/sci/ - Science & Math

>>5831492
About as large as the earth itself. Good luck finding one, OP.

Bigger than earth. it has to satisfy the rayleigh criterion(look it up if you have any questions about it), which makes it so sin(theta)=1.22*(wavelength of light)/(diameter of telescope)
=>diameter=1.22*wavelength/sin(theta)
so say you wanted resolve something 5 meters long on planet Gliese 667Cc,which is 22 lightyears away, with a wavelength of 400nm(violet light)

Diameter=1.22*(400*10^-9)/(5/(22*9.46*10^15))=20 billion meters

earth's diameter is only 12.7 million meters

>>5831512
Holy hell.... well then I don't see anyone building a telescope that can do this for a LONG time. Thanks for the answer.

I'm speechless. Leave.

>>5831512

Bravo.

Straightforward answer, knows what he's talking about, shows his work, doesn't insult.

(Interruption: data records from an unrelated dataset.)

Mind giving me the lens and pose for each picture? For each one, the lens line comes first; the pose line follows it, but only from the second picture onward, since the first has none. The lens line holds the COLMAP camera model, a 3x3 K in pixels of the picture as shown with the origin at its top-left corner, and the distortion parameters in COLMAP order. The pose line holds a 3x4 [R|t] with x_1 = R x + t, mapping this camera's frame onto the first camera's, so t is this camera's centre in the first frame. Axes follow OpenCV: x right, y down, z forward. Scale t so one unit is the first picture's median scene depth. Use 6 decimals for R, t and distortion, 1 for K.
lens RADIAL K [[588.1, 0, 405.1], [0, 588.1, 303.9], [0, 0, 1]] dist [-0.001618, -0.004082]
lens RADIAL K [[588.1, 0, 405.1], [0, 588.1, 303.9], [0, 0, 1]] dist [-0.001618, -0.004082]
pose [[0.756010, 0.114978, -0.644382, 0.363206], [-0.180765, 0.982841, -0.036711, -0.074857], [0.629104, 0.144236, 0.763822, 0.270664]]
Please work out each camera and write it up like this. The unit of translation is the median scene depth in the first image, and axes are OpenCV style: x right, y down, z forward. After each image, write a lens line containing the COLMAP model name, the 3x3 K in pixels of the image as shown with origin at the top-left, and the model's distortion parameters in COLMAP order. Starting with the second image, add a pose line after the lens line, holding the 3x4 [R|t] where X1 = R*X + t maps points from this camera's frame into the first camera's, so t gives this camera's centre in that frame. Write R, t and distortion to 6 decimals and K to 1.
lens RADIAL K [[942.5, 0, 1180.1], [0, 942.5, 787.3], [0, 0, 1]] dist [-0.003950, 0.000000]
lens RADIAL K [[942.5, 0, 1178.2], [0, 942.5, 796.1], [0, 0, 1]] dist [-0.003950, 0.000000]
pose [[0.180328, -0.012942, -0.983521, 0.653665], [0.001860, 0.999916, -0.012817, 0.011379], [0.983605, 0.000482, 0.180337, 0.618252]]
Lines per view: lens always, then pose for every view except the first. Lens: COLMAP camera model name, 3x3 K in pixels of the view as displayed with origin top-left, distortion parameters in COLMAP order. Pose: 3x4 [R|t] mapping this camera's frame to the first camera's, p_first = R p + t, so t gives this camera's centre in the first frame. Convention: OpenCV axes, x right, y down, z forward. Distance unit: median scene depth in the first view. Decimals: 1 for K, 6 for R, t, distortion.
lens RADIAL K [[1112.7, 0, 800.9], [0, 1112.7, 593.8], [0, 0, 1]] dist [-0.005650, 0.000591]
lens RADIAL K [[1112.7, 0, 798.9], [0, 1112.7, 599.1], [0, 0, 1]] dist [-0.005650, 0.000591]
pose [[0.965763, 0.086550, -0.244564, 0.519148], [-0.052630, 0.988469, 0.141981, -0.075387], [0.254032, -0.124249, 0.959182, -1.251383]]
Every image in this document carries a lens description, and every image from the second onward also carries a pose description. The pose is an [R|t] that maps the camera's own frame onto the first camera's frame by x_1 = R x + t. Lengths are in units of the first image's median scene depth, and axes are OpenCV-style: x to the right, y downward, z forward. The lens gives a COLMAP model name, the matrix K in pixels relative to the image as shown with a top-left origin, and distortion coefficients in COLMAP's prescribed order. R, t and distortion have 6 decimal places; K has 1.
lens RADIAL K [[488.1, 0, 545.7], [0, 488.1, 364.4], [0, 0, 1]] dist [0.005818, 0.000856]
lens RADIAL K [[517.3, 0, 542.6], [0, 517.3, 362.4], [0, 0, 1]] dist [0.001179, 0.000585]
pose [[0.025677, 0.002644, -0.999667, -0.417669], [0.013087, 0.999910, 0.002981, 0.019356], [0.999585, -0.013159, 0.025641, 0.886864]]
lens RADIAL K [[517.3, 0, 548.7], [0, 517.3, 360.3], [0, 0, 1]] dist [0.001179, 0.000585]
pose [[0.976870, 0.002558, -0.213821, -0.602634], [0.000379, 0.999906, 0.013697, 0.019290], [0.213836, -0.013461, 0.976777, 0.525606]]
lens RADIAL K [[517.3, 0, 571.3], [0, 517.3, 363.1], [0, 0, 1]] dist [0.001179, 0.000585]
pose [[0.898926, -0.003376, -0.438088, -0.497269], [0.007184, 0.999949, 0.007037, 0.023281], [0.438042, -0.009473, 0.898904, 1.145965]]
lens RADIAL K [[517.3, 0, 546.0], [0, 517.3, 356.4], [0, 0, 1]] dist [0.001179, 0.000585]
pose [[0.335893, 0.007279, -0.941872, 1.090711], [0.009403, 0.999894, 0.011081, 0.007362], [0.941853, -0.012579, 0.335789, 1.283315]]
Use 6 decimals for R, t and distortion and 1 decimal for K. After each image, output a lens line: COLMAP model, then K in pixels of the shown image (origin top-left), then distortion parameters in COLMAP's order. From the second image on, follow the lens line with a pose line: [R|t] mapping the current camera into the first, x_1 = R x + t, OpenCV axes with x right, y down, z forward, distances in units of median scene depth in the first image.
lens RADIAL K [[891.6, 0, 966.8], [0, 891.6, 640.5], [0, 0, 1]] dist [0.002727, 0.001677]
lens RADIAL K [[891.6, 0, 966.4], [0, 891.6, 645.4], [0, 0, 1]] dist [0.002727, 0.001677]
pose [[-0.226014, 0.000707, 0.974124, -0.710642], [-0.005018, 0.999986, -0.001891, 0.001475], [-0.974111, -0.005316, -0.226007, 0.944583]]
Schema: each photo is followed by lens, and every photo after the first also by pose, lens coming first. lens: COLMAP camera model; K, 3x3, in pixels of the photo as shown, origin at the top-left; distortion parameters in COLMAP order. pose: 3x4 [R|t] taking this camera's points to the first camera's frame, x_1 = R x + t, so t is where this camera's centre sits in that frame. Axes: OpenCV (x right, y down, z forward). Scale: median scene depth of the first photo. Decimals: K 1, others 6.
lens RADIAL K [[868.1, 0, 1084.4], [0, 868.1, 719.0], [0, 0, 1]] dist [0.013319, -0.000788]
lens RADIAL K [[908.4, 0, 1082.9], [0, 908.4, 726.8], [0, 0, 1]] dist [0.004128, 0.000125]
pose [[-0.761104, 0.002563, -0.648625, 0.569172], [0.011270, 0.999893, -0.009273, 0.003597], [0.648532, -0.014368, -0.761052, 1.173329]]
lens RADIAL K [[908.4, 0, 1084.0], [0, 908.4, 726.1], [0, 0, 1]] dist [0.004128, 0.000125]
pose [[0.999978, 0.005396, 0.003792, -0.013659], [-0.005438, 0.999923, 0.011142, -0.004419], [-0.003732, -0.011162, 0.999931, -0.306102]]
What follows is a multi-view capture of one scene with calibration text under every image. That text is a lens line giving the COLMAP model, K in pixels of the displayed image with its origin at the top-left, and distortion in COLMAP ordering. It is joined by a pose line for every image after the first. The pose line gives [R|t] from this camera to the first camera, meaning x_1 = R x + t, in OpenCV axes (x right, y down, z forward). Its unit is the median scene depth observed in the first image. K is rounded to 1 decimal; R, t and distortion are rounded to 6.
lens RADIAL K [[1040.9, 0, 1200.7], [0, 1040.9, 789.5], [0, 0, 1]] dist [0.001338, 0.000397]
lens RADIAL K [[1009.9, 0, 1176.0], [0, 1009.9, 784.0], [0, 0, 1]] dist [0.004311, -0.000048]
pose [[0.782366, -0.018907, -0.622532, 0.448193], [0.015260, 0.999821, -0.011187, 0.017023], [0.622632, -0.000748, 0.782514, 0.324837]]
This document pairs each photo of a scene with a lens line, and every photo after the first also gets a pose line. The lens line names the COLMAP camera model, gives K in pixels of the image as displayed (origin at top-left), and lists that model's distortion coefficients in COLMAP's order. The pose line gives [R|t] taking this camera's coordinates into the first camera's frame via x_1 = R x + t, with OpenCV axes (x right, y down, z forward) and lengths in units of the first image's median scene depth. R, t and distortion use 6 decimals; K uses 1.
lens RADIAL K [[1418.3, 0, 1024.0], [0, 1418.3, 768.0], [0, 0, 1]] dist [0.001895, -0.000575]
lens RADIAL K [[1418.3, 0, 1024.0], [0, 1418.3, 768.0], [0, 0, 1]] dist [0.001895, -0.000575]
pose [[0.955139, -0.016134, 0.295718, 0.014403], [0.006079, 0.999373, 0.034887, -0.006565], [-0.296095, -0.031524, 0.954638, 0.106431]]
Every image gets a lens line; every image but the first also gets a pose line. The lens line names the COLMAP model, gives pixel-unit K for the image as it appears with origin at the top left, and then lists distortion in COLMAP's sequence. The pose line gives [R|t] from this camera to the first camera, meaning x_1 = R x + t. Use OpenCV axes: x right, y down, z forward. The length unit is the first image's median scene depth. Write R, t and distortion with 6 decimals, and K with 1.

*This is why people come to /sci/*

>>5831512
Nice.

>>5831492
Just curious, why planets in other galaxies? There are plenty in our galaxy, none of which (to my knowledge) have been directly imaged beyond a shitty 9x9 pixel quality. There's a more attainable goal for you that will be just as interesting and won't require a 20 billion meter telescope. But it's still far beyond our abilities at the moment.

>>5831597
lel nevermind, I didn't notice that >>5831512 was talking about a nearby planet in our galaxy.

>>5831597
would be nice if we had 9*9 pixel quality.
unfortunately they're still effectively unresolvable (just as their hosting stars).

they seem to have a size > 1px on the images, cuz of natural pixel spreading proportional to the light flux in your CCD-camera.
And i think there was also some natural object noise contributing to the point-spread-function.
Not sure though and too lazy to look up

>>5831492
Last I heard, we don't have a visual telescope that is powerful enough to spot the Lunar Lander on the Moon. (Hubble might be, not sure.)

>>5831512
I have heard that you can effectively link several telescopes together and then do a lot of complicated math to effectively turn them into a single telescope with a very large diameter. Could this be useful in this situation?

>>5831512
>(5/(22*9.46*10^15))
I don't understand how you substituted that for (sin x) in the equation.

>>5832948
You're thinking of a radio telescope

>>5832948
With optical telescopes (visible light) it's not math it's physically linking telescopes (interferometry) with incredible precision. For the given example you would need to control the separation of the telescopes to one part in 10^18, that's 10 manometers in 10 billion meters.
Aperture synthesis could be used, but it wouldn't be easy. You cannot just have two telescopes a billion meters apart, you need to sample a multitude of separations at different angles. So lots of telescopes. By linking them you don't get a huge telescope, you get a telescope with a very high resolving power, if it has insufficient area you will see nothing. For resolving features at very small scales on a planet you will need a lot of collecting area, so lots of big telescopes linked together by a hugely complicated system of mirrors. Because interferometrs are have terrible sensitivity you would need much more area to get as much signal to noise as a filled aperture telescope.
It's not happening any time soon.

>>5833013
You can do it at other wavelengths, it's just harder.

>>5832961
Small angle approximation.

>>5833022
What about, say, some retarded number of Hubble-esque telescopes at various orbits away from the sun? So a whole load at Mercury's orbit, then more at Venus's, etc, etc.

>>5833024
The small angle approximation doesn't explain how or what reasoning you used to replace (sin x) with (size of object / distance of object).

>>5833026
It would be totally impractical. An interferometer that large would have obscene resolving power as a result it would need incredible area to see anything. You would need far too many. The light from each telescope needs to be combined with the light from every other telescope, eventually there are no more photons and you cannot see anything. That will be the case here.

Your interferometer needs to be sensible, you can't have too many telescopes or you simply cannot combine the light. You cannot have to large an interferometer or you have no photons.

Interferometers have sensible uses but resolving tiny scales on exoplanets isn't happening. They have intersting uses in not resolving planets but allowing earth like planets to be spectrally analyed to the point we could find life, even this is decades away.

>>5831543
>*This is why people come to /sci/*

>>5833044
Additionally, applying that formula to several other measurements that we know the result of seems to give nonsensical answers.
For example can view saturn with a telescope with
->1.22*(555*10^-9)/(116464000/(1,500,000,000))
gives a 'diameter' (of the lens?) of 8.72x10^-7m, which makes no sense.

I'm not sure if I misunderstand or you don't know what you're doing. All of the wiki results on Rayleigh criterion work using angular resolution, not distance as you did.

>>5833044
size of object / distance of object=tan(angle)~=sin(angle)
It does explain it.

>>5833059
Your numbers are nonsense, that's why you're getting nonsense answers. You've got size>distance.
You can replace angles with the substitution above.